The official interest rate in Australia came down a full 1 per cent yesterday, the third such drop in 3 months. Clearly the Reserve Bank recognises that these are tough economic times, and they’re trying to do all they can to keep Australia out of a recession.
Of course, none of this was anticipated by the people at ANZ. Back in May of this year, the ANZ Bank said that the official interest rate could be nudging 10 per cent in 2009.
“We expect the RBA to increase the cash rate by another 50 basis points over the second half of 2008. New information over the past two months points towards stronger growth and higher inflation outcomes over the year ahead.”
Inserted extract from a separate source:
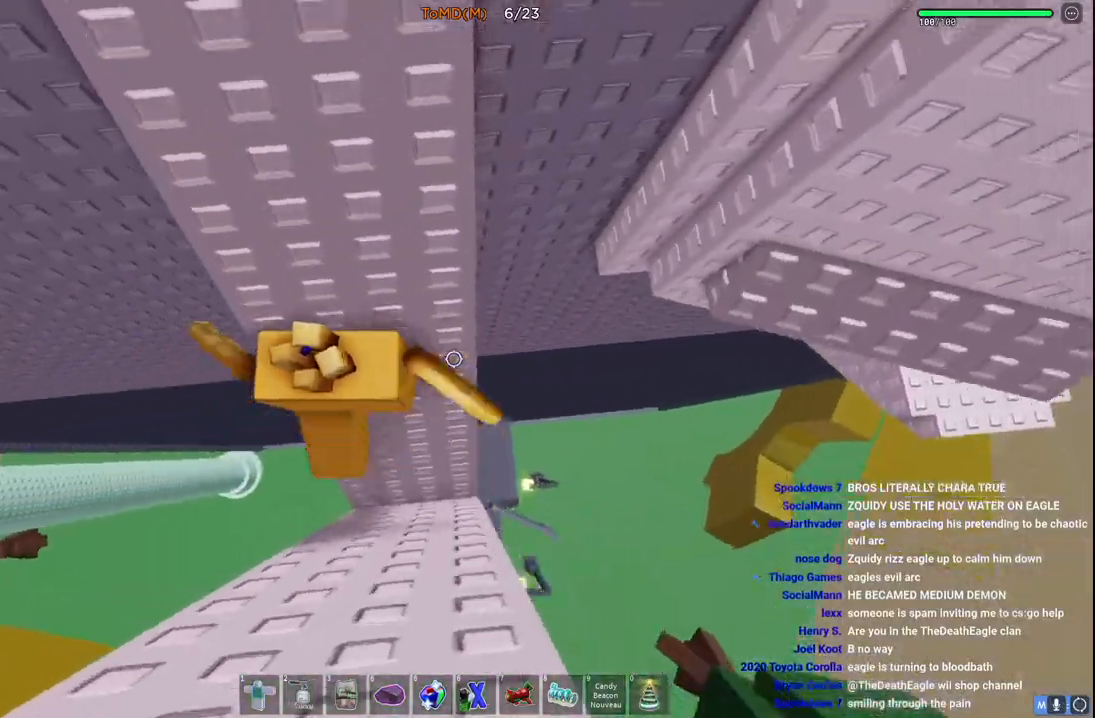
{"keys": ["d", "w"], "events": [[83, "w", "up"], [217, "space", "down"], [267, "q", "down"], [317, "q", "up"], [383, "space", "up"], [417, "w", "down"]]}
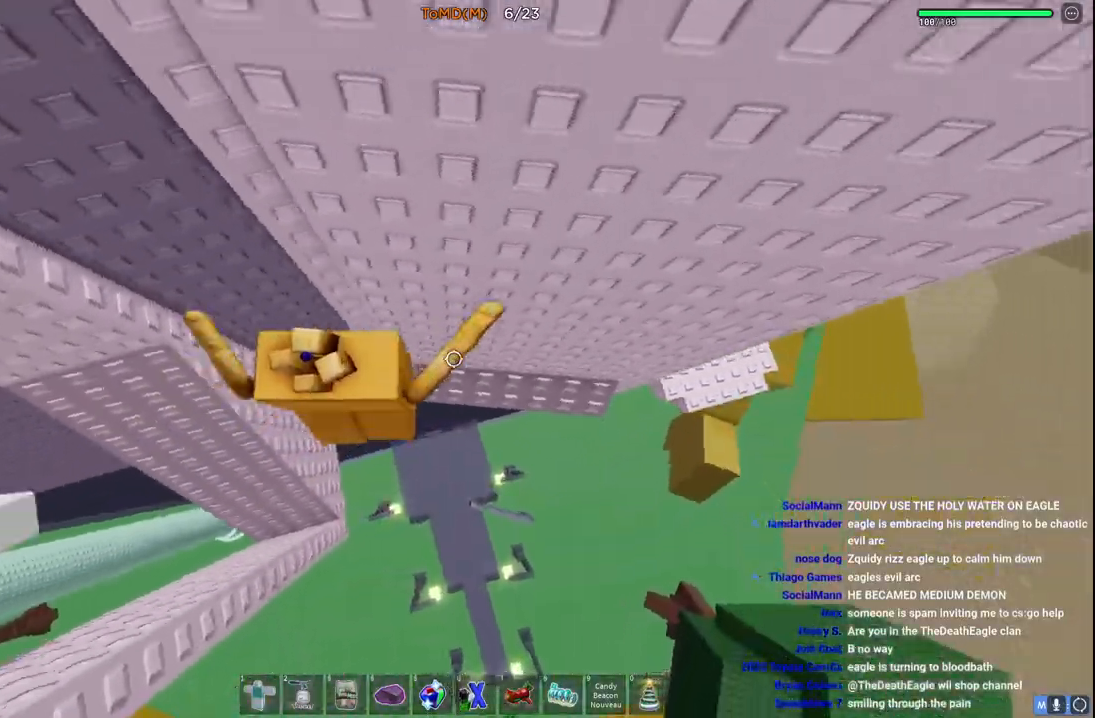
{"keys": ["d", "space"], "events": [[167, "w", "up"], [483, "space", "down"]]}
– ANZ co-heads of economics and interest rate research Warren Hogan and Sally Auld
Economists get it wrong. As various commenters at news.com.au have pointed out, throughout 2008 we have been told that petrol prices would hit $2.00 a litre by the end of the year (I filled up the tank yesterday for 94.5 cents per litre), and the Aussie dollar would be equal to the US dollar (it’s now back to about 64 US cents). Now interest rates are falling faster than ever, and they probably haven’t yet hit the bottom.
Real estate forecasters also get it wrong. Some, like Professor Steve Keen (click here to see Professor Steve Keen’s interview on The 7:30 Report), are forecasting a massive drop in property prices, perhaps up to 40 per cent. Regardless of how educated and well-informed these people might be, experts get it wrong.